Analyse : L’Allemagne n’atteint pas ses objectifs pour l’hydrogène

10. novembre 2022 | Économie

Le groupe énergétique E.ON demande un changement rapide de cap pour que l’hydrogène prenne son essor.

Dans la lutte contre le changement climatique, il est considéré comme l’un des grands espoirs : l’hydrogène vert doit permettre de rendre climatiquement neutre une grande partie de l’industrie et du trafic lourd. Le gaz est produit par électrolyse à partir d’énergies renouvelables telles que l’énergie éolienne et l’énergie solaire. Dans le cadre de sa stratégie nationale pour l’hydrogène, le gouvernement allemand promeut cette technologie d’avenir. Mais une analyse du groupe énergétique E.ON montre aujourd’hui que l’Allemagne n’est pas suffisamment préparée à la montée en puissance de l’économie de l’hydrogène.

En l’état actuel des choses, le gouvernement fédéral n’atteint qu’une bonne moitié de ses objectifs en matière d’hydrogène pour 2030. Si l’on tient compte de tous les projets prévus d’ici là, la capacité d’électrolyse ne sera que de 5,6 gigawatts (GW), alors que l’objectif est de 10 GW. On constate également un grand écart dans les besoins d’importation : en partant de l’étude directrice de la dena, qui se base sur des besoins en hydrogène de 66 térawattheures d’ici 2030, les besoins d’importation s’élèvent – à ce jour – à 50,5 térawattheures.
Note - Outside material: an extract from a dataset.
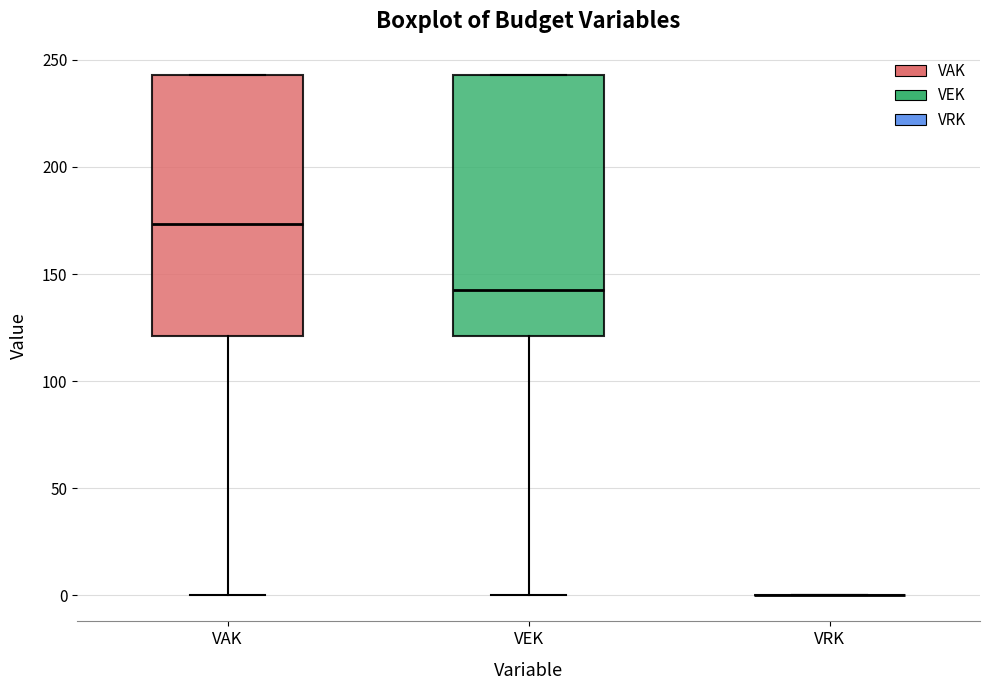

Reading left to right, transcribe this box plot: for each box, give where its median line is, the range the box spans, and where its two whiskers end, as read against the y-axis. The values are not printed on the chart, so give them approximately, as read against the axis.

VAK: median 175, box 120 to 245, whiskers 0 to 245
VEK: median 145, box 120 to 245, whiskers 0 to 245
VRK: box collapsed to a line at 0, whiskers 0 to 0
Cela correspond à peu près à la consommation mensuelle de gaz naturel en Allemagne en septembre 2022.

Réseau de transport pour l’hydrogène : seulement une fraction du réseau de gaz allemand

En outre, l’infrastructure de transport fait défaut, poursuit E.ON. Actuellement, il n’existe que 417 kilomètres de réseaux d’hydrogène, soit moins de 0,1 pour cent du réseau de gaz allemand.
Tous les calculs se basent sur les données de l’Institut d’économie énergétique de l’université de Cologne (EWI).
« Notre compétitivité et la réussite de la montée en puissance de l’hydrogène dépendent de la rapidité avec laquelle les bons jalons sont posés en matière de politique et de réglementation », déclare Patrick Lammers, membre du directoire de E.ON. Il faut notamment une définition de l’hydrogène vert à l’échelle de l’UE pour encourager les décisions d’investissement. En outre, l’environnement de promotion en Allemagne n’est pas mûr et les procédures d’autorisation pour la production et l’importation d’hydrogène doivent être massivement accélérées.
E.ON veut désormais publier son bilan H2 tous les six mois afin de montrer l’état actuel de la montée en puissance de l’hydrogène.